[What you should do]
Copy the items below word for word, from the first line through the line that contains "catalogue / barcode: US 2673165", with both of those lines included.

(Saved entries)
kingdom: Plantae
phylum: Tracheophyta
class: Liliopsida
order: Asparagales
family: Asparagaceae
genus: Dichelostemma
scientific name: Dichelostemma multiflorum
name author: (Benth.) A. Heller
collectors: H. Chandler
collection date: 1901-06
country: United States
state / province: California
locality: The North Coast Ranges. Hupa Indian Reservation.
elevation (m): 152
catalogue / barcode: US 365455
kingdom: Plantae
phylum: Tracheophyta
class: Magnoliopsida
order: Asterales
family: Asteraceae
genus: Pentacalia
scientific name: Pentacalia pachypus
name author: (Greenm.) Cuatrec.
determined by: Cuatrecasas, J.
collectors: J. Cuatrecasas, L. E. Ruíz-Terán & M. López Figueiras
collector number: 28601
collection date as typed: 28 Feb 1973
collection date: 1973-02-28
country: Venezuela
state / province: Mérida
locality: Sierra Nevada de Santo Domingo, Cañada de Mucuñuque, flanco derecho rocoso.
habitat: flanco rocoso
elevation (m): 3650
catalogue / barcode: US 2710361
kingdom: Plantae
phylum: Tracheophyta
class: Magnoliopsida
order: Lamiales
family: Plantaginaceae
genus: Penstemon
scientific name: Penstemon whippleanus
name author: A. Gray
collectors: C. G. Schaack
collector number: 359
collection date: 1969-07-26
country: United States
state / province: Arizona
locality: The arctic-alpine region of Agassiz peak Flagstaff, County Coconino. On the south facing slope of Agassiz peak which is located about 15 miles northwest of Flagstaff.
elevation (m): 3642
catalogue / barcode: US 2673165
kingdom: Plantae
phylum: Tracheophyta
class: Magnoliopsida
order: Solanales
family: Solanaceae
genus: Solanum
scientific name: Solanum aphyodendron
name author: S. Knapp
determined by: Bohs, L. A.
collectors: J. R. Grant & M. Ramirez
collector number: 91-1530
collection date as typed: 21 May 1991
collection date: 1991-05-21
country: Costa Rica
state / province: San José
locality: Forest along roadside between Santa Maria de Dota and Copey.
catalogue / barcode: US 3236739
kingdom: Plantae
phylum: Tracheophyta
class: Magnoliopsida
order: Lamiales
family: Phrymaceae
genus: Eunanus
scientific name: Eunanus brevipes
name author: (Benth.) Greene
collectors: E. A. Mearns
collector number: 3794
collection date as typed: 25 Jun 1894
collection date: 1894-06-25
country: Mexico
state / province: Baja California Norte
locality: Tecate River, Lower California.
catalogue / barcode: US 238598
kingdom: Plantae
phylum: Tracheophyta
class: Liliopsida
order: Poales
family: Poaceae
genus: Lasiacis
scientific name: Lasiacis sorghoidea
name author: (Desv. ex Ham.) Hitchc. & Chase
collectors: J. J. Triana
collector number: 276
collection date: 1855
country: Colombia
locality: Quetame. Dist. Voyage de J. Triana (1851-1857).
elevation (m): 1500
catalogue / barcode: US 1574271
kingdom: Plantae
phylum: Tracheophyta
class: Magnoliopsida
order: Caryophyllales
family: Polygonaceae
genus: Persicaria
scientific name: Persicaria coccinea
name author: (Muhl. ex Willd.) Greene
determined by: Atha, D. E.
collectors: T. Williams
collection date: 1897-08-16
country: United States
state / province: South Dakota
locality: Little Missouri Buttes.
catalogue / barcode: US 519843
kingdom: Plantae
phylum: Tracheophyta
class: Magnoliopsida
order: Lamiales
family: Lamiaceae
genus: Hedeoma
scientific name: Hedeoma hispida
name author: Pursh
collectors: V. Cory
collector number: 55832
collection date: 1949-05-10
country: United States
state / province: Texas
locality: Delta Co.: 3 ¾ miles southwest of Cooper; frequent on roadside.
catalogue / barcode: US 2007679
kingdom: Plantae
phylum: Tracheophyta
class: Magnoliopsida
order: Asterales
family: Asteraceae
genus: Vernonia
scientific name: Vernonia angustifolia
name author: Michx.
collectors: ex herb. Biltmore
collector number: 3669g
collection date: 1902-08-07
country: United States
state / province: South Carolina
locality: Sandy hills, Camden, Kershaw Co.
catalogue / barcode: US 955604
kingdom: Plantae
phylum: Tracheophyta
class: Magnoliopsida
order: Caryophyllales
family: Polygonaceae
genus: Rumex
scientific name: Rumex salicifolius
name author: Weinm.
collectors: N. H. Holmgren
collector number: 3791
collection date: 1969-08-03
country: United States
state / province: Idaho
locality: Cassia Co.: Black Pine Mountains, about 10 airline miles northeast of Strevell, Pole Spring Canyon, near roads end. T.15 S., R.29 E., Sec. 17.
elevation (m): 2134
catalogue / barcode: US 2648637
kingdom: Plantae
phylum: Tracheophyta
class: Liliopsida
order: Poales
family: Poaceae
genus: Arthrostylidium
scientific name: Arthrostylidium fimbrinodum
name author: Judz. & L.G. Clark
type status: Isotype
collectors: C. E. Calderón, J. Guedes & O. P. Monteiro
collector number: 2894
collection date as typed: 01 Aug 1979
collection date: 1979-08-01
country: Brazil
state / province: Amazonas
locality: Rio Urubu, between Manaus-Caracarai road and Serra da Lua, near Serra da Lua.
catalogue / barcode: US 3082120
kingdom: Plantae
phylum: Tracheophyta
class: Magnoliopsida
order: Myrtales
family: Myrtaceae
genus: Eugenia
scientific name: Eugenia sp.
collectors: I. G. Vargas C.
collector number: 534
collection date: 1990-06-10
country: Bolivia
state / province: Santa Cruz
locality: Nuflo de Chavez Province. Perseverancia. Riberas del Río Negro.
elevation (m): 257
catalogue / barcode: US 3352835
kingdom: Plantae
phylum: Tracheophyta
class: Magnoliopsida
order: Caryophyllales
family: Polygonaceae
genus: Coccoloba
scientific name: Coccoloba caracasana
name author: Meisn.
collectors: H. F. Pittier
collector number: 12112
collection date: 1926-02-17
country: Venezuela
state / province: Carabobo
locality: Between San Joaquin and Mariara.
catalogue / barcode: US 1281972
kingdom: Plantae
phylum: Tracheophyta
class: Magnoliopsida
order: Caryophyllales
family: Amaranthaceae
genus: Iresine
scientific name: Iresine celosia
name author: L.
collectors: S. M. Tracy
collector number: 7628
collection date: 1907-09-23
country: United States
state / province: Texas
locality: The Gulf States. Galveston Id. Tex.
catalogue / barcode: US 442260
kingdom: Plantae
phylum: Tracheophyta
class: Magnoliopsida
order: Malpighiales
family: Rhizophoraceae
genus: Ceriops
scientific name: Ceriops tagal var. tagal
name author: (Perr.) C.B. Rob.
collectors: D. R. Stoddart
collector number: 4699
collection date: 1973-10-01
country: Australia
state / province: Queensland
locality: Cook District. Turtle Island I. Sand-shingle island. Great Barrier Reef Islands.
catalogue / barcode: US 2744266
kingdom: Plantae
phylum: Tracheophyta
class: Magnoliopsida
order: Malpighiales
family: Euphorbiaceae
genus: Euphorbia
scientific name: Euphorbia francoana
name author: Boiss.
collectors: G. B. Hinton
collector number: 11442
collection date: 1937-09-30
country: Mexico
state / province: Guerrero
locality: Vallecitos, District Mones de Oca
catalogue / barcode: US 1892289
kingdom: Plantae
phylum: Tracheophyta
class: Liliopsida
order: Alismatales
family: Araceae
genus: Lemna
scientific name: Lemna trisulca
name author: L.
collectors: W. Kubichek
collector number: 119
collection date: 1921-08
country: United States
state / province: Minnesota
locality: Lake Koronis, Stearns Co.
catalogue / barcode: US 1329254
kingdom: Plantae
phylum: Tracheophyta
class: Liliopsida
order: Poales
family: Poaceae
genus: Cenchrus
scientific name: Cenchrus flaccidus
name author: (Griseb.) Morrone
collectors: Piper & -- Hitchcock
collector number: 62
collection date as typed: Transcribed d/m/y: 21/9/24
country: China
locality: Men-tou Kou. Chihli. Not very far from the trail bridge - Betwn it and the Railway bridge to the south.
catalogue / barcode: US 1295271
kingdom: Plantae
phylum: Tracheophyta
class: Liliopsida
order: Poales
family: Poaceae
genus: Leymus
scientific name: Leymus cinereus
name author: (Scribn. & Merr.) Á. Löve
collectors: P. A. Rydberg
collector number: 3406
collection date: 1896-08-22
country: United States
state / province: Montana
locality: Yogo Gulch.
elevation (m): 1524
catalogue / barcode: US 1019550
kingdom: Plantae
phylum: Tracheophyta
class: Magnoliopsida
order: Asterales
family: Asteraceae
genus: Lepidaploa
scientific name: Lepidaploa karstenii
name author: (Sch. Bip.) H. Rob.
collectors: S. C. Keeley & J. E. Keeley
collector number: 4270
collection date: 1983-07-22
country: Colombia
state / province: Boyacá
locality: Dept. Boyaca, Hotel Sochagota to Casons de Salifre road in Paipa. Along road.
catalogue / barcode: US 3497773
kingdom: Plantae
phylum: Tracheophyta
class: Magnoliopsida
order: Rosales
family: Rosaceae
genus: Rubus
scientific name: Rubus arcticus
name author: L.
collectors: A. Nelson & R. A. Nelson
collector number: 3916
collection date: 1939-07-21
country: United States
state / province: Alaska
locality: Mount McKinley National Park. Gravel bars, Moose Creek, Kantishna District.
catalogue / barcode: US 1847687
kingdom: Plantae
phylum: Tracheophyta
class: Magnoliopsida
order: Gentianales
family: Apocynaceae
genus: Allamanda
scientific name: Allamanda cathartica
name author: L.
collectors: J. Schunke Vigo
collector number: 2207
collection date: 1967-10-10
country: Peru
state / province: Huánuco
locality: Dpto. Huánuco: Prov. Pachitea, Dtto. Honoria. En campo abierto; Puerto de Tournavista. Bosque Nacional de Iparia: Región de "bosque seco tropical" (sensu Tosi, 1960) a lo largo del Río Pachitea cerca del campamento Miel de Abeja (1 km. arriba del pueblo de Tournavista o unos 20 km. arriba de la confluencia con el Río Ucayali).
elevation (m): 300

[Response to this task]
kingdom: Plantae
phylum: Tracheophyta
class: Liliopsida
order: Asparagales
family: Asparagaceae
genus: Dichelostemma
scientific name: Dichelostemma multiflorum
name author: (Benth.) A. Heller
collectors: H. Chandler
collection date: 1901-06
country: United States
state / province: California
locality: The North Coast Ranges. Hupa Indian Reservation.
elevation (m): 152
catalogue / barcode: US 365455
kingdom: Plantae
phylum: Tracheophyta
class: Magnoliopsida
order: Asterales
family: Asteraceae
genus: Pentacalia
scientific name: Pentacalia pachypus
name author: (Greenm.) Cuatrec.
determined by: Cuatrecasas, J.
collectors: J. Cuatrecasas, L. E. Ruíz-Terán & M. López Figueiras
collector number: 28601
collection date as typed: 28 Feb 1973
collection date: 1973-02-28
country: Venezuela
state / province: Mérida
locality: Sierra Nevada de Santo Domingo, Cañada de Mucuñuque, flanco derecho rocoso.
habitat: flanco rocoso
elevation (m): 3650
catalogue / barcode: US 2710361
kingdom: Plantae
phylum: Tracheophyta
class: Magnoliopsida
order: Lamiales
family: Plantaginaceae
genus: Penstemon
scientific name: Penstemon whippleanus
name author: A. Gray
collectors: C. G. Schaack
collector number: 359
collection date: 1969-07-26
country: United States
state / province: Arizona
locality: The arctic-alpine region of Agassiz peak Flagstaff, County Coconino. On the south facing slope of Agassiz peak which is located about 15 miles northwest of Flagstaff.
elevation (m): 3642
catalogue / barcode: US 2673165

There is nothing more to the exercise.